Tool Governance and Permission Rules

  • Commands and API calls must be approved by the orchestrator and logged.
  • All edits to files and deployment configurations require review gates.
  • Secrets are retrieved from a vault; do not store in code or logs.

Code Construction Rules

  • All code and configs are reviewed against the scaling policy and safety constraints.
  • Use versioned artifacts and maintain change history for scaling decisions.

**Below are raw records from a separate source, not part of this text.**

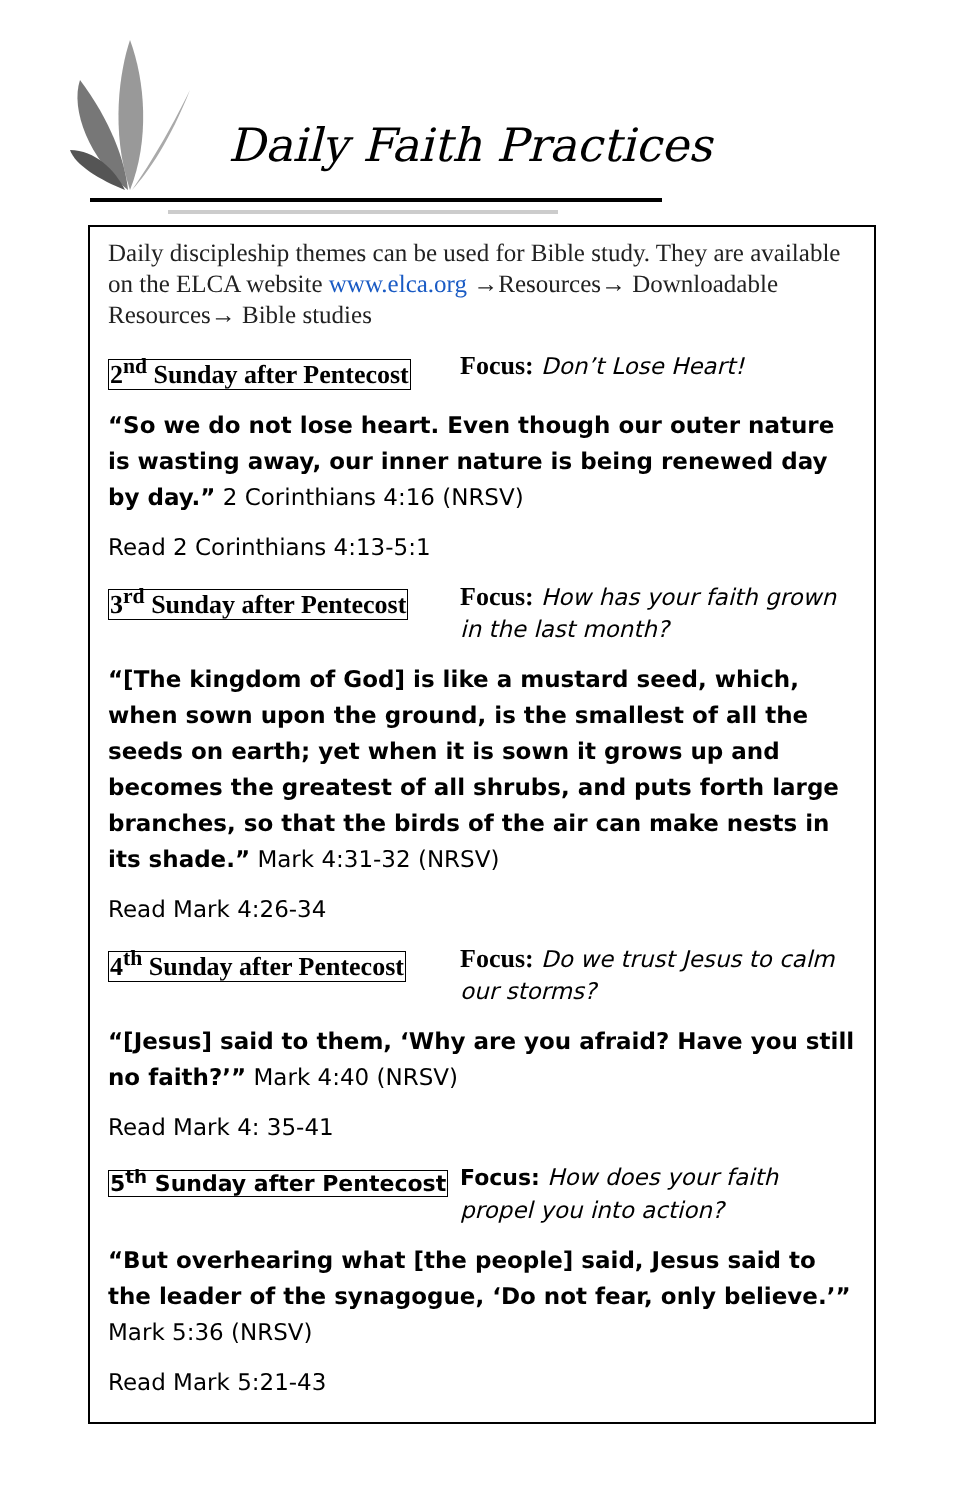Daily Faith Practices
Daily discipleship themes can be used for Bible study. They are available on the ELCA website www.elca.org →Resources→ Downloadable Resources→ Bible studies
2<sup>nd</sup> Sunday after Pentecost
Focus: Don’t Lose Heart!
“So we do not lose heart. Even though our outer nature is wasting away, our inner nature is being renewed day by day.” 2 Corinthians 4:16 (NRSV)
Read 2 Corinthians 4:13-5:1
3<sup>rd</sup> Sunday after Pentecost
Focus: How has your faith grown in the last month?
“[The kingdom of God] is like a mustard seed, which, when sown upon the ground, is the smallest of all the seeds on earth; yet when it is sown it grows up and becomes the greatest of all shrubs, and puts forth large branches, so that the birds of the air can make nests in its shade.” Mark 4:31-32 (NRSV)
Read Mark 4:26-34
4<sup>th</sup> Sunday after Pentecost
Focus: Do we trust Jesus to calm our storms?
“[Jesus] said to them, ‘Why are you afraid? Have you still no faith?’” Mark 4:40 (NRSV)
Read Mark 4: 35-41
5<sup>th</sup> Sunday after Pentecost
Focus: How does your faith propel you into action?
“But overhearing what [the people] said, Jesus said to the leader of the synagogue, ‘Do not fear, only believe.’” Mark 5:36 (NRSV)
Read Mark 5:21-43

Security and Production Rules

  • Cannot perform production changes without approvals and rollback plan.
  • Audit logs are immutable and retained per policy.

Testing Checklist

  • Unit tests for agent logic.
  • Integration tests for end-to-end scaling evaluation.
  • Smoke tests after any scaling event.

Common Mistakes to Avoid

  • Skipping formal handoffs or source-of-truth updates.
  • Allowing unsupervised production changes.
  • Confusing correlation with causation in performance results.

Related implementation resources: AI Use Case for Sales Pipeline Reviews and Deal Risk Scoring and AI Use Case for Ndas and Risk Flagging.

FAQ

What is the purpose of this AGENTS.md Template for vertical scaling evaluation?

To codify roles, handoffs, and governance for evaluating and applying vertical scaling to AI coding agents, ensuring safe, auditable decisions within single-agent or multi-agent orchestration.

Who are the typical agents in the roster and what do they do?

Planner designs experiments; Evaluator measures performance; Orchestrator coordinates tasks; Researcher gathers data; Domain Specialist ensures domain constraints; QA Tester validates outputs; Security Auditor checks compliance.

How are handoffs between agents managed?

Handoffs follow a defined sequence: Planner -> Evaluator -> Orchestrator, with explicit memory and source-of-truth updates, and escalation if success criteria unmet.

What are the key safety and governance constraints?

No production changes without approvals; secrets handled securely; actions run in staging; logs scrubbed; and every change is auditable.

How is success validated and what happens on failure?

Evaluation results must meet predefined metrics; on success provide evidence and a plan to scale; on failure, rollback changes, notify stakeholders, and escalate if needed.